We now apply those principles to this case and hold that Shopify has not expressly aimed its suit-related conduct toward California. Shopify’s web payment platform does not have a “forum-specific focus.” AMA, 970 F.3d at 1210. Nor has Briskin alleged facts showing that Shopify is specifically “appeal[ing] to … an audience in” California, Mavrix, 647 F.3d at 1231, or “actively target[ing]” the forum state, Will Co., 47 F.4th at 923. Shopify’s platform is accessible across the United States, and the platform is indifferent to the location of either the merchant or the end consumer. No one has alleged that Shopify alters its data collection activities based on the location of a given online purchaser. It did not prioritize consumers in California or specifically cultivate them. Briskin would have suffered the same injury regardless of whether IABMFG was a California company and regardless of whether Briskin was physically located in California when he made his purchase. As Briskin acknowledged in his opening brief, Shopify “chose to extract personal data from IABMFG’s customer’s—wherever located—through the payment portal it created and maintained.” (Emphasis added).
Shopify, to be sure, no doubt benefits from consumers who are present in California. But that California is a large market does not answer the purposeful direction question because a defendant foreseeably profiting from persons making online purchases in California does not demonstrate express aiming. See Walden, 571 U.S. at 289, 134 S.Ct. 1115 (“Petitioner’s actions in Georgia did not create sufficient contacts with Nevada simply because he allegedly directed his conduct at plaintiffs whom he knew had Nevada connections.”); AMA, 970 F.3d at 1210 (“Although [the defendants] may have foreseen that ePorner would attract a substantial number of viewers in the United States, this alone does not support a finding of express aiming.”). And while Shopify does have a sizeable merchant base in California, its extraction and retention of consumer data depends on the actions of third-party merchants who are engaged in independent transactions that themselves do not depend on consumers being present in California. Cf. AMA, 970 F.3d at 1210 (“ePorner’s content is primarily uploaded by its users, and the popularity or volume of U.S.-generated adult content does not show that [the defendants] expressly aimed the site at the U.S. market.”). Briskin offers some inventive hypotheticals in response, but they are off target. Briskin asserts that what Shopify did here was no different than physically placing a surveillance device at a cash register in a California store and using it to intercept customers’ payment details. He also analogizes Shopify to a hypothetical food truck with a surveillance device that operates in both California and Nevada but is agnostic as to which state the truck is located.

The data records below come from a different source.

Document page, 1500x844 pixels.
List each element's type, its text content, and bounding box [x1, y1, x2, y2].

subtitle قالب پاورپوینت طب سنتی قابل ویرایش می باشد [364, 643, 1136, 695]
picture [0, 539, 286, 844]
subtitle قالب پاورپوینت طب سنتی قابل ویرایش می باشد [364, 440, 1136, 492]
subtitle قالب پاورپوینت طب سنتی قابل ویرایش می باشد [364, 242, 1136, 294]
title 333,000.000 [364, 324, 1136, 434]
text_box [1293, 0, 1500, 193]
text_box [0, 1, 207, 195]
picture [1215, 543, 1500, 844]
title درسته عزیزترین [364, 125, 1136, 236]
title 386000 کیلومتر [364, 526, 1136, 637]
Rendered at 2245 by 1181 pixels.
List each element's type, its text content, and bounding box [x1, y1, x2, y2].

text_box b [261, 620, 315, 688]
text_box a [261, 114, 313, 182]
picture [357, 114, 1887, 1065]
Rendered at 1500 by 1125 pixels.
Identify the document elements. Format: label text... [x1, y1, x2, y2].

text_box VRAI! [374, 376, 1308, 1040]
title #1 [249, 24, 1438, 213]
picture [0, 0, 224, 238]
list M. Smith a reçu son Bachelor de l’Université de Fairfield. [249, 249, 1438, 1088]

These hypotheticals fail to grasp the significance of Shopify operating a broadly accessible web-based platform. The nature of such an operation leads to due process concerns when the implication of Briskin’s position is that Shopify is subject to specific jurisdiction in every state. Contrary to Walden’s clear command, Briskin would effectively tie personal jurisdiction to the unilateral activity of consumers or Shopify’s contacts with individual persons. See Walden, 571 U.S. at 284, 134 S.Ct. 1115. And unlike Briskin’s hypotheticals, Shopify, by the allegations of the complaint, did not place any kind of physical device in California. Cf. Herbal Brands, 72 F.4th at 1093. It did not focus its efforts on any particular location. And it did not interact with consumers except as a result of the third-party decisions of its merchants. Briskin’s hypotheticals involve a degree of express aiming that is simply not present on the facts alleged. In holding that Shopify is not subject to specific jurisdiction for Briskin’s claims, we do not suggest that the extraction and retention of consumer data can never qualify as express aiming. As we discussed above, the nature and structure of a defendant’s business can affect the personal jurisdiction analysis. In view of the “fact-intensive nature” of the personal jurisdiction inquiry, Herbal Brands, 72 F.4th at 1096, we have set forth the governing legal principles and applied them to the facts alleged. But we do not purport to decide how these principles may apply to online payment platforms that are set up differently.